[Begin Task input]
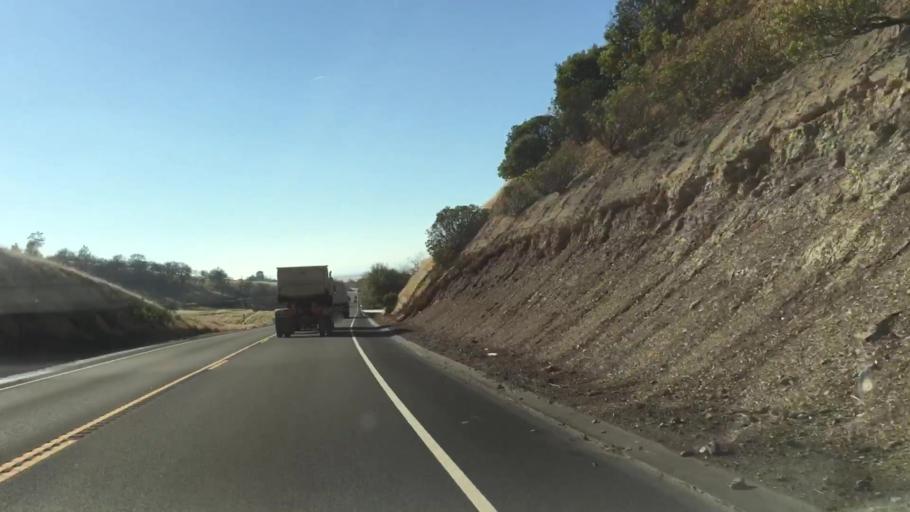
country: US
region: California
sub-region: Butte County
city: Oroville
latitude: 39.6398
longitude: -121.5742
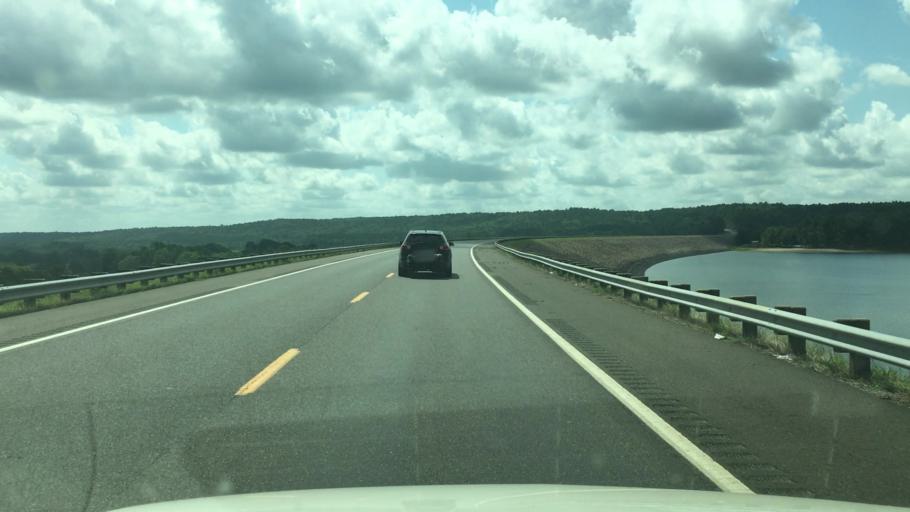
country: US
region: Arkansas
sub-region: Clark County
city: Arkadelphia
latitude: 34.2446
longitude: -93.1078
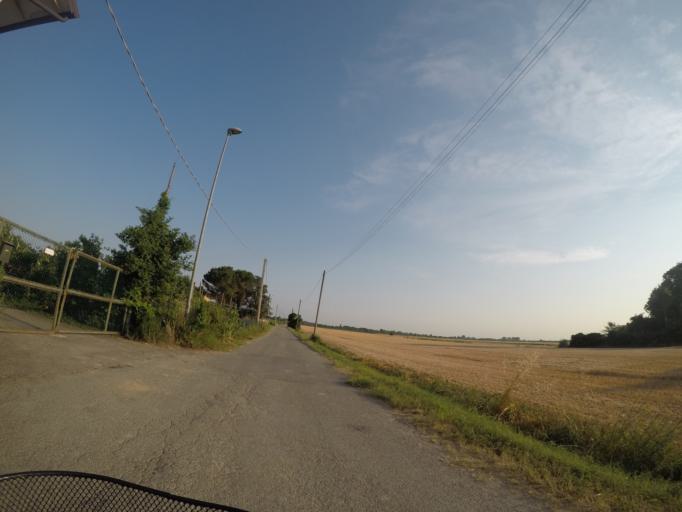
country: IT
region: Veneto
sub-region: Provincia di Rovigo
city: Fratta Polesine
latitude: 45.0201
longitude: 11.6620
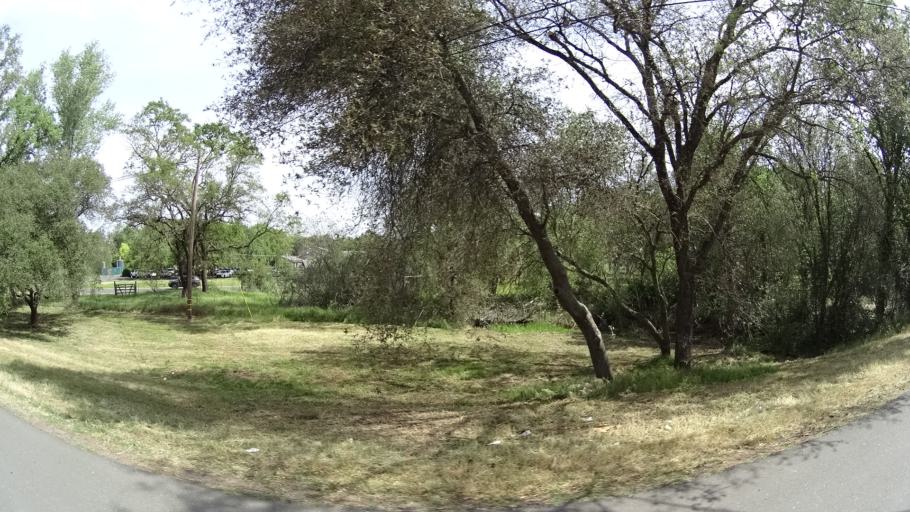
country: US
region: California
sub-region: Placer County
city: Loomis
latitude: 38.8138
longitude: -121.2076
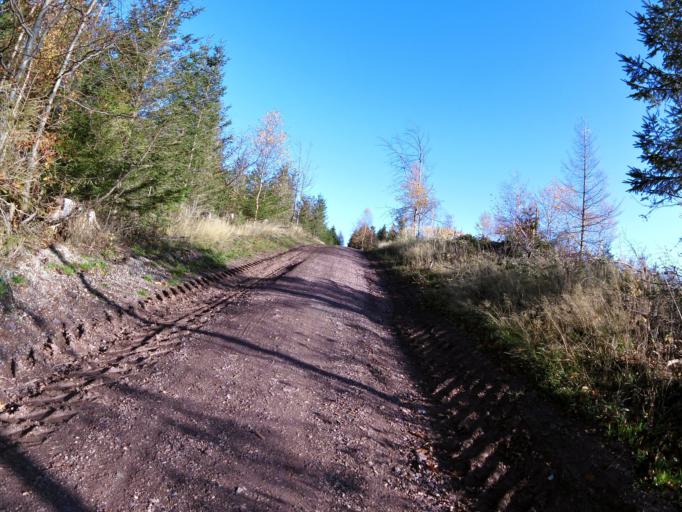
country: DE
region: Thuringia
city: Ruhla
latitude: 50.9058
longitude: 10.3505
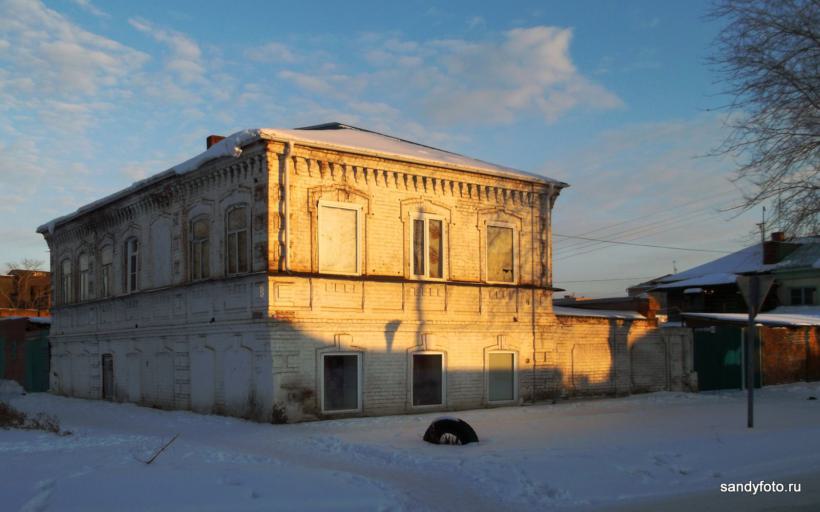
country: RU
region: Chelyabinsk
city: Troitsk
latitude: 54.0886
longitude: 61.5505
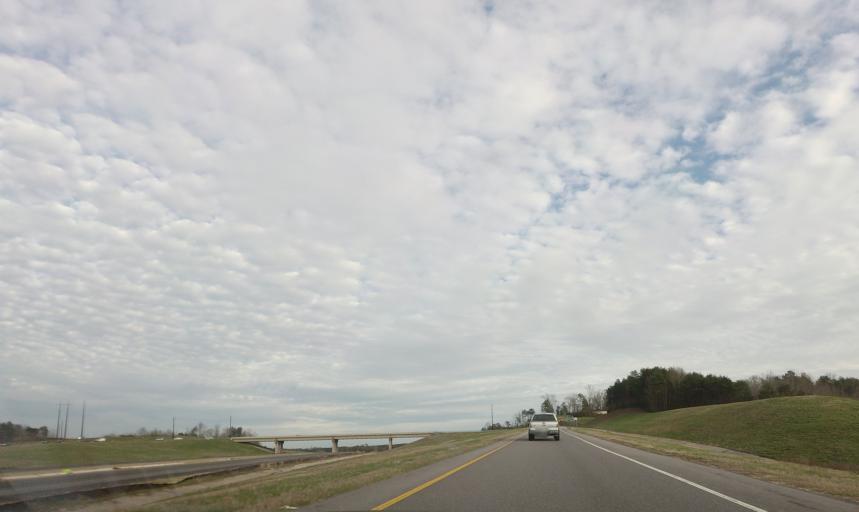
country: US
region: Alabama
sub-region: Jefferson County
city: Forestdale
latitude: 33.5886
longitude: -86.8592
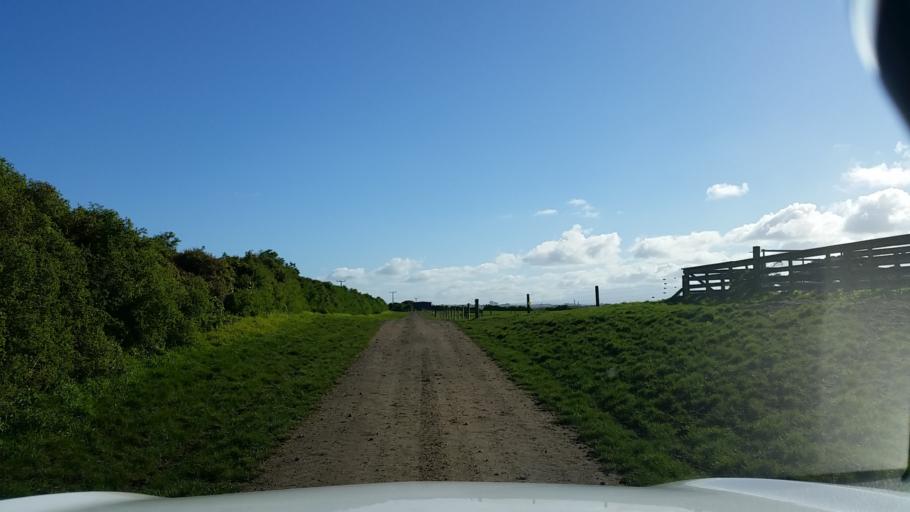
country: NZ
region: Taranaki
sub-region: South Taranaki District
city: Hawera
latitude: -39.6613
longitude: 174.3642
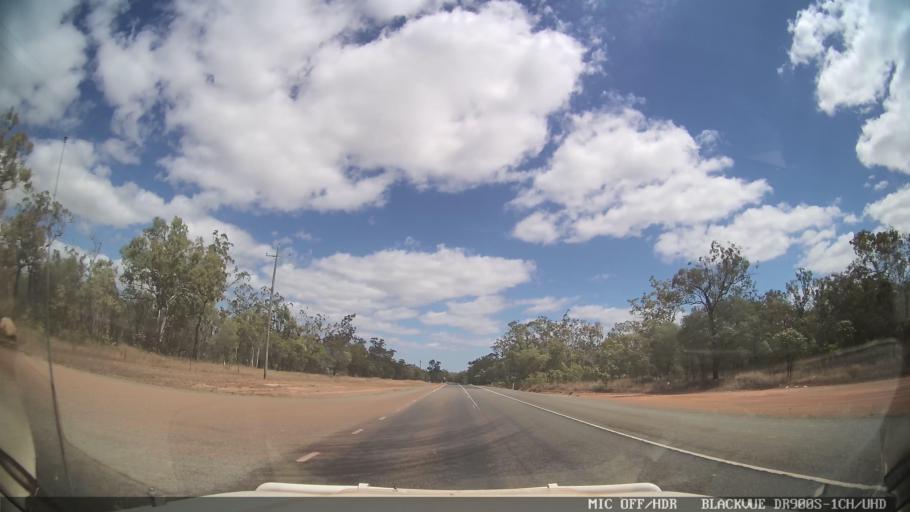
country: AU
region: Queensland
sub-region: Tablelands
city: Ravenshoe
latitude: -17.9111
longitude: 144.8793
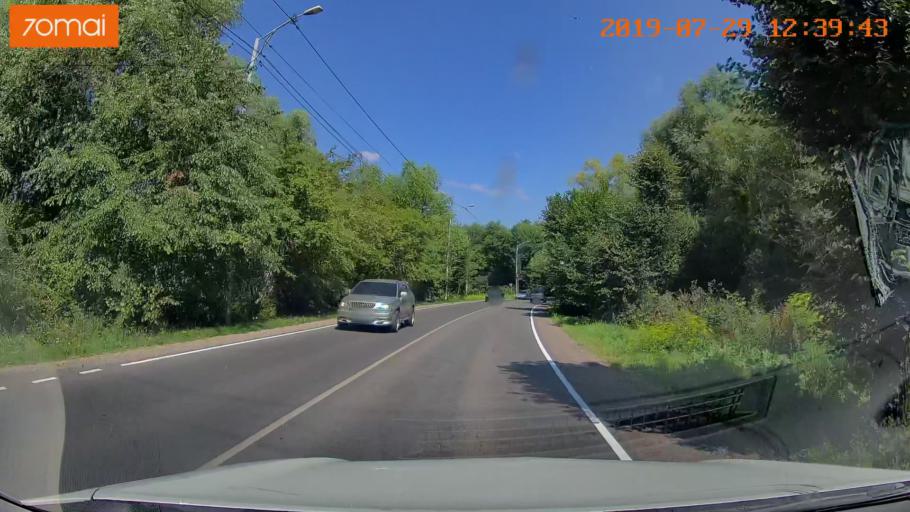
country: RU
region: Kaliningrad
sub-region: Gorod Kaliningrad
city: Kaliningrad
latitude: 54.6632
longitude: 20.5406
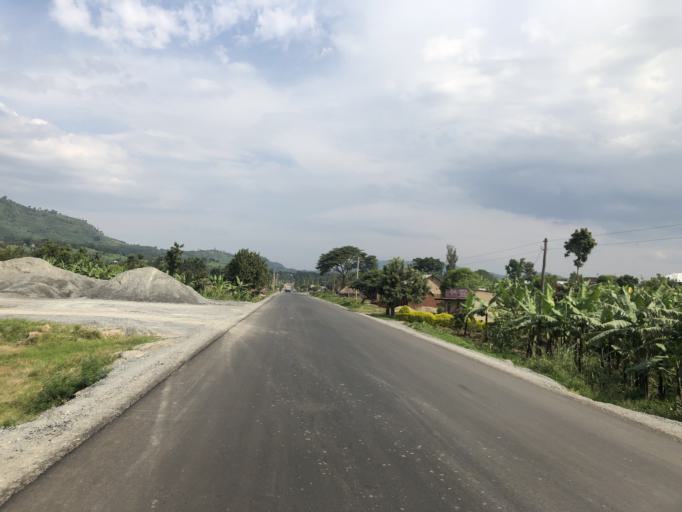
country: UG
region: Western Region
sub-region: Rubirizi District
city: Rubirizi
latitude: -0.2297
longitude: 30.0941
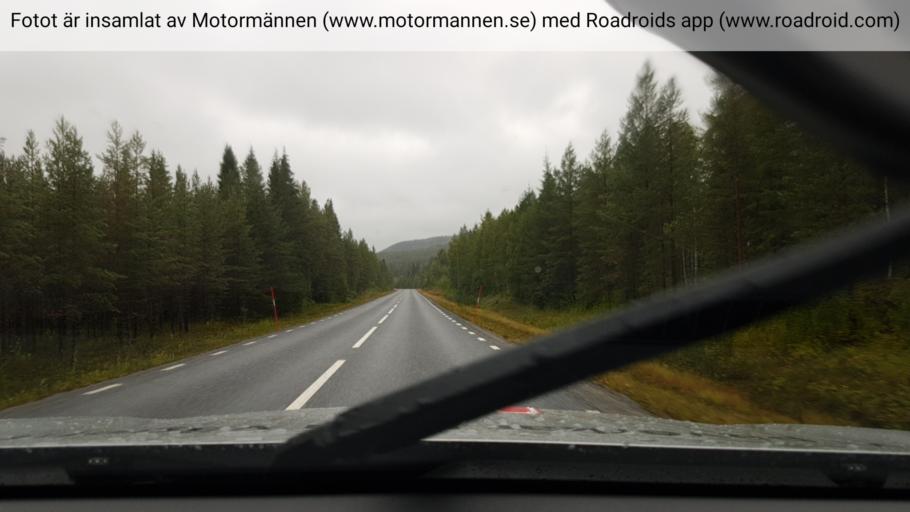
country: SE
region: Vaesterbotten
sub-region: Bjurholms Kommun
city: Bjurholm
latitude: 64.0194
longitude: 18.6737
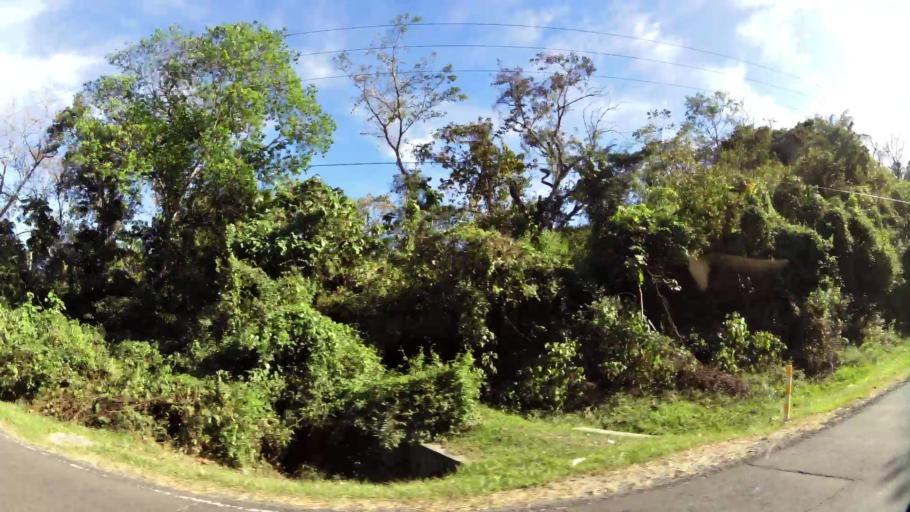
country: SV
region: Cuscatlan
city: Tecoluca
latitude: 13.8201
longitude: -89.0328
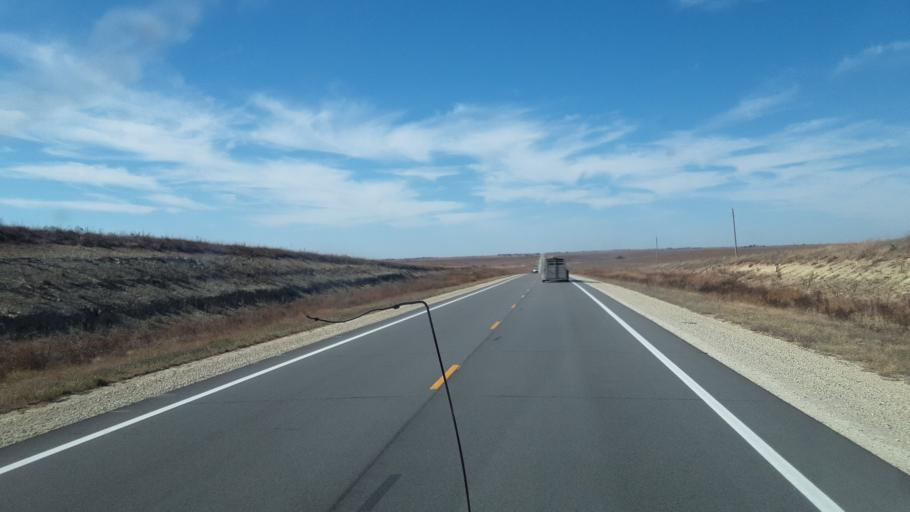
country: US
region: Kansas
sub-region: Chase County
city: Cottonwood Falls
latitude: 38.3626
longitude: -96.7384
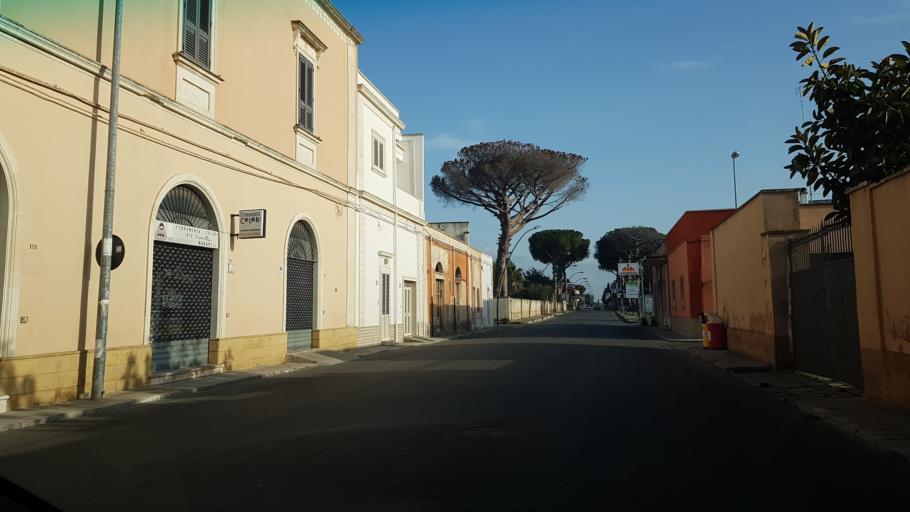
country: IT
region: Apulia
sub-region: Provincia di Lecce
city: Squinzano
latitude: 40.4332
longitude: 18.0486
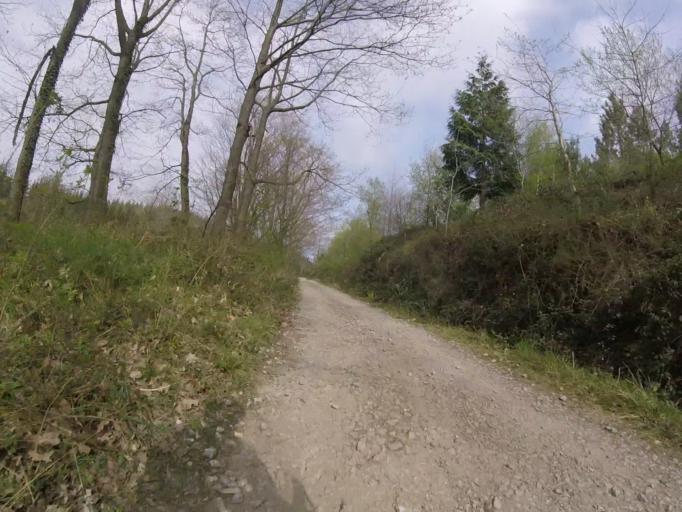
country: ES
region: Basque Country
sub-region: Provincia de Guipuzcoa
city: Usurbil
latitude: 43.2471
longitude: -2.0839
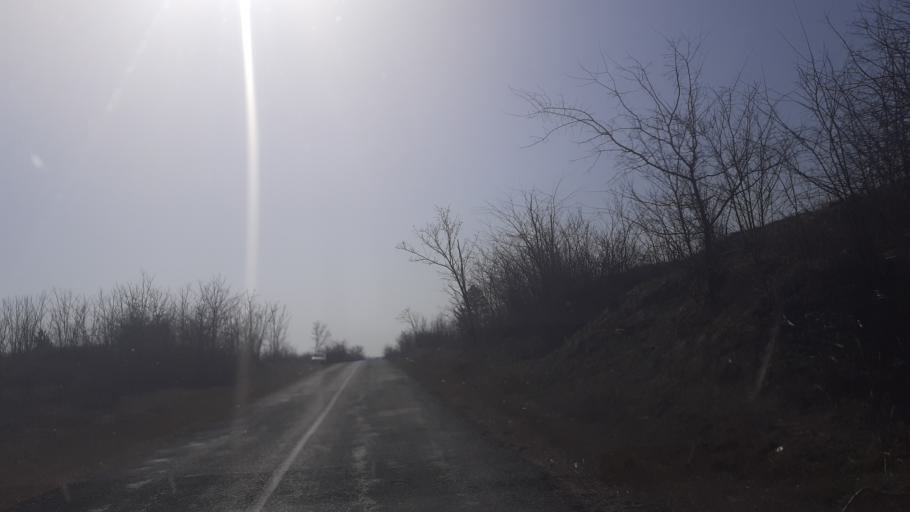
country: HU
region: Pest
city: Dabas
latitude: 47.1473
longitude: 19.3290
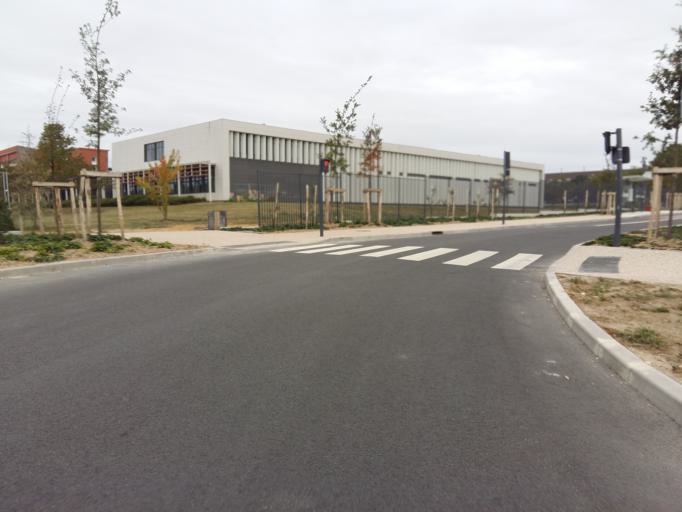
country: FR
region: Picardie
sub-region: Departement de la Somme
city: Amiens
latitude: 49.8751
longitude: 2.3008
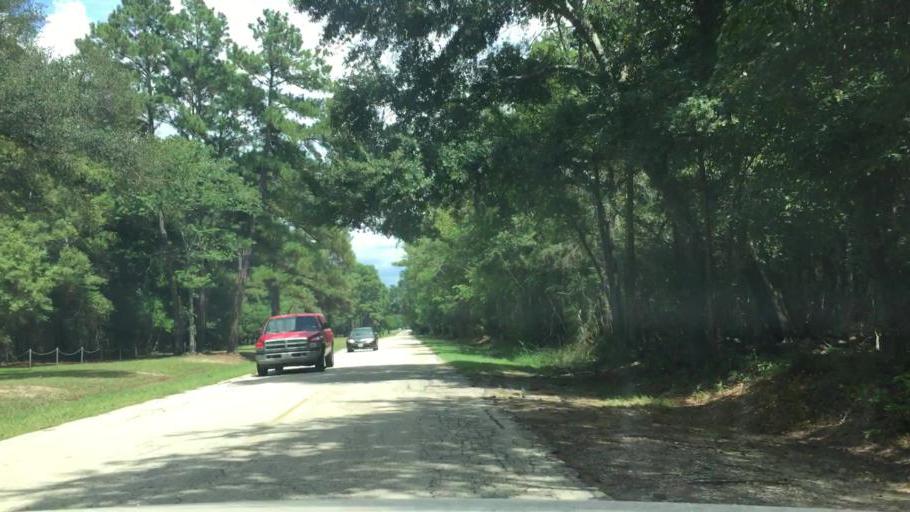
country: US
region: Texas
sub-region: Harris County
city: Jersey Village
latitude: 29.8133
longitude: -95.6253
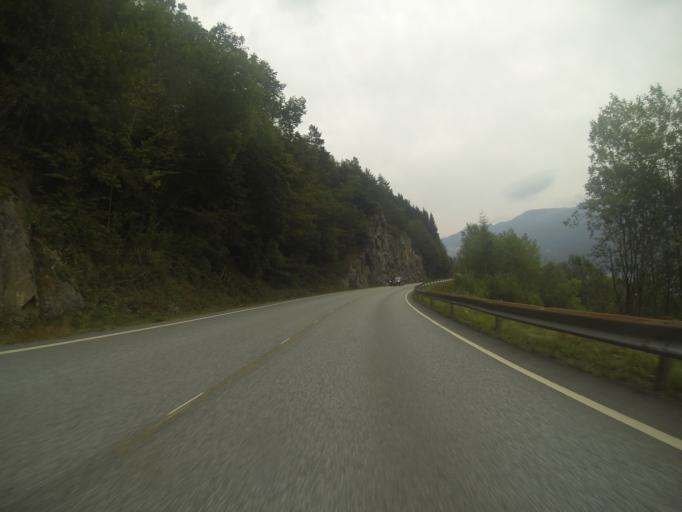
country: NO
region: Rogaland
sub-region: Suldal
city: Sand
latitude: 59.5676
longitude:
[End Task input]
Reproduce the part of the listing above that opens with the line containing "city: Fratta Polesine" and closes with the line containing "city: Jersey Village", keeping both of those lines and leaving out the pictures.

## The reply
city: Fratta Polesine
latitude: 45.0201
longitude: 11.6620
country: US
region: California
sub-region: Placer County
city: Loomis
latitude: 38.8138
longitude: -121.2076
country: DE
region: Thuringia
city: Ruhla
latitude: 50.9058
longitude: 10.3505
country: RU
region: Chelyabinsk
city: Troitsk
latitude: 54.0886
longitude: 61.5505
country: US
region: Alabama
sub-region: Jefferson County
city: Forestdale
latitude: 33.5886
longitude: -86.8592
country: NZ
region: Taranaki
sub-region: South Taranaki District
city: Hawera
latitude: -39.6613
longitude: 174.3642
country: AU
region: Queensland
sub-region: Tablelands
city: Ravenshoe
latitude: -17.9111
longitude: 144.8793
country: RU
region: Kaliningrad
sub-region: Gorod Kaliningrad
city: Kaliningrad
latitude: 54.6632
longitude: 20.5406
country: UG
region: Western Region
sub-region: Rubirizi District
city: Rubirizi
latitude: -0.2297
longitude: 30.0941
country: SE
region: Vaesterbotten
sub-region: Bjurholms Kommun
city: Bjurholm
latitude: 64.0194
longitude: 18.6737
country: SV
region: Cuscatlan
city: Tecoluca
latitude: 13.8201
longitude: -89.0328
country: US
region: Kansas
sub-region: Chase County
city: Cottonwood Falls
latitude: 38.3626
longitude: -96.7384
country: IT
region: Apulia
sub-region: Provincia di Lecce
city: Squinzano
latitude: 40.4332
longitude: 18.0486
country: ES
region: Basque Country
sub-region: Provincia de Guipuzcoa
city: Usurbil
latitude: 43.2471
longitude: -2.0839
country: HU
region: Pest
city: Dabas
latitude: 47.1473
longitude: 19.3290
country: FR
region: Picardie
sub-region: Departement de la Somme
city: Amiens
latitude: 49.8751
longitude: 2.3008
country: US
region: Texas
sub-region: Harris County
city: Jersey Village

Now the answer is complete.